🤖 AI Summary
Existing monocular, stereo, and RGB-D SLAM methods struggle to simultaneously achieve high-fidelity novel-view synthesis and photorealistic 3D reconstruction—particularly in monocular settings, where geometric ambiguity severely limits performance. To address this, we propose a multimodal-input-aware, high-fidelity SLAM framework. Our key contributions are: (1) an appearance-motion joint embedding mechanism that enforces cross-view consistency in scene representation; and (2) a frequency-regularized pyramid that hierarchically constrains both geometry and appearance details of 3D Gaussian Splatting (3DGS). Leveraging motion-consistency priors, multi-scale frequency-domain regularization, and end-to-end joint optimization, our method achieves state-of-the-art results on benchmarks including TUM RGB-D: +16.76 dB PSNR improvement in monocular scenes, while enabling real-time, robust, sensor-agnostic photorealistic reconstruction and mapping.
📝 Abstract
3D Gaussian Splatting (3DGS) has recently revolutionized novel view synthesis in the Simultaneous Localization and Mapping (SLAM).

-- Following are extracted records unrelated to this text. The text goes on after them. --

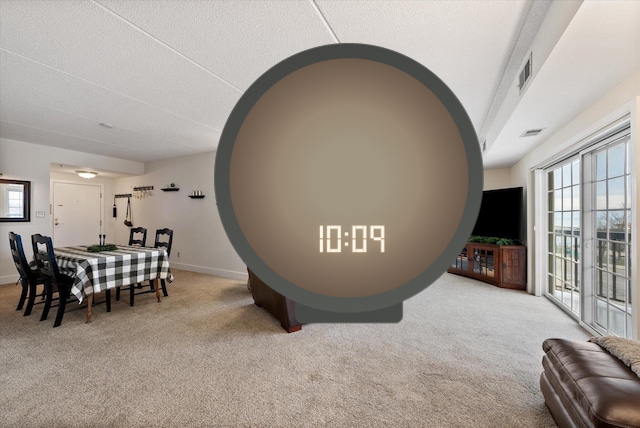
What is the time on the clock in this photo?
10:09
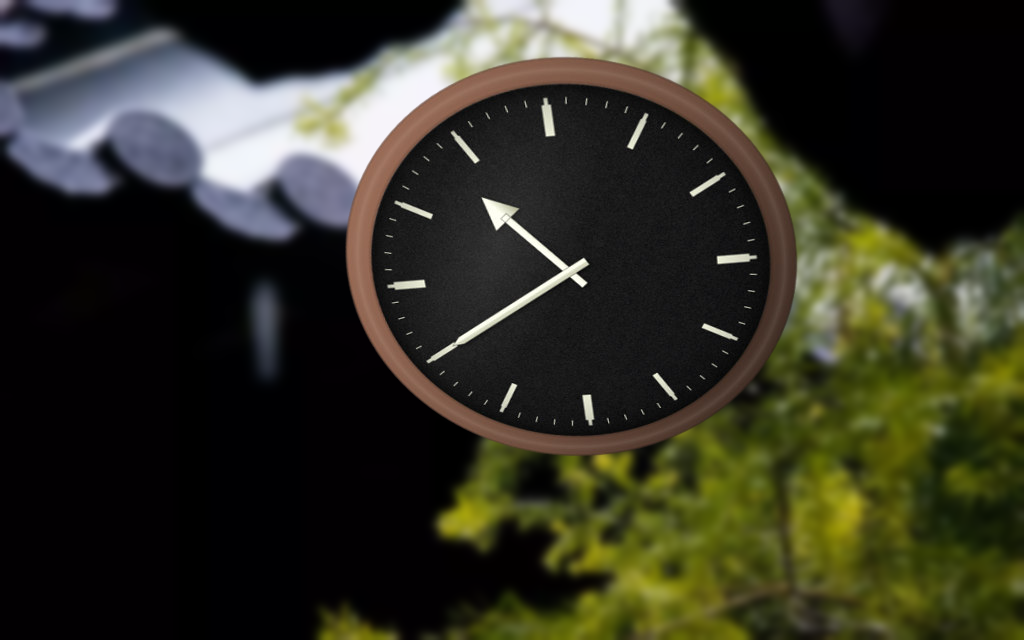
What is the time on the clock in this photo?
10:40
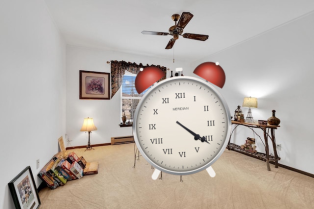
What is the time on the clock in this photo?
4:21
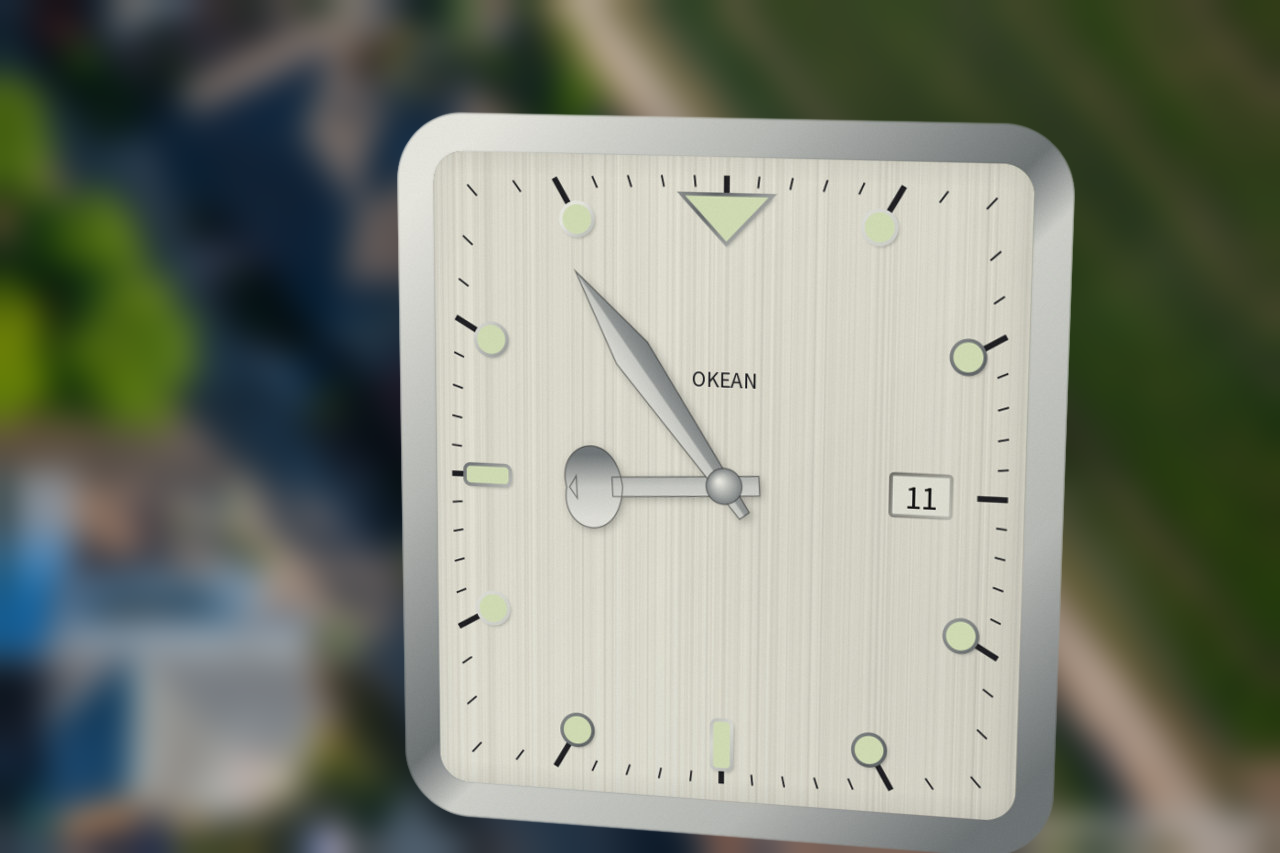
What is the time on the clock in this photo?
8:54
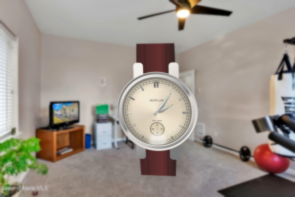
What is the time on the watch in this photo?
2:06
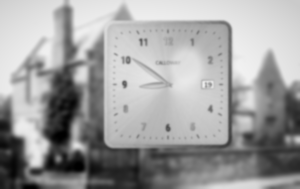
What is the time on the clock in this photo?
8:51
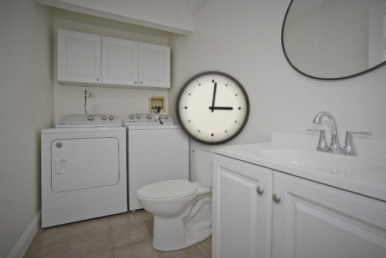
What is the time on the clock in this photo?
3:01
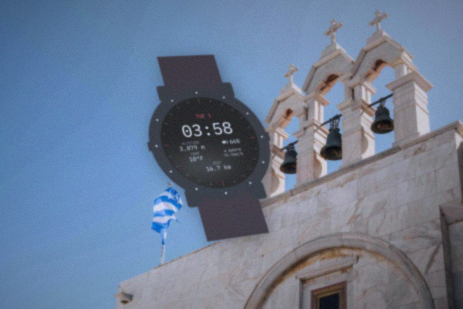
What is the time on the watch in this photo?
3:58
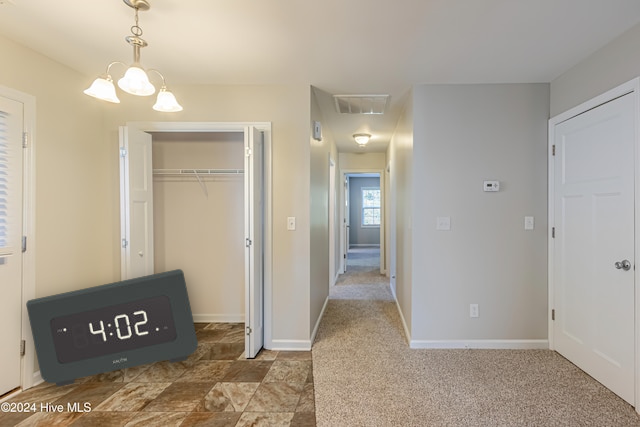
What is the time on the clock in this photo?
4:02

However, existing SLAM methods utilizing 3DGS have failed to provide high-quality novel view rendering for monocular, stereo, and RGB-D cameras simultaneously. Notably, some methods perform well for RGB-D cameras but suffer significant degradation in rendering quality for monocular cameras. In this paper, we present Scaffold-SLAM, which delivers simultaneous localization and high-quality photorealistic mapping across monocular, stereo, and RGB-D cameras. We introduce two key innovations to achieve this state-of-the-art visual quality. First, we propose Appearance-from-Motion embedding, enabling 3D Gaussians to better model image appearance variations across different camera poses. Second, we introduce a frequency regularization pyramid to guide the distribution of Gaussians, allowing the model to effectively capture finer details in the scene. Extensive experiments on monocular, stereo, and RGB-D datasets demonstrate that Scaffold-SLAM significantly outperforms state-of-the-art methods in photorealistic mapping quality, e.g., PSNR is 16.76% higher in the TUM RGB-D datasets for monocular cameras.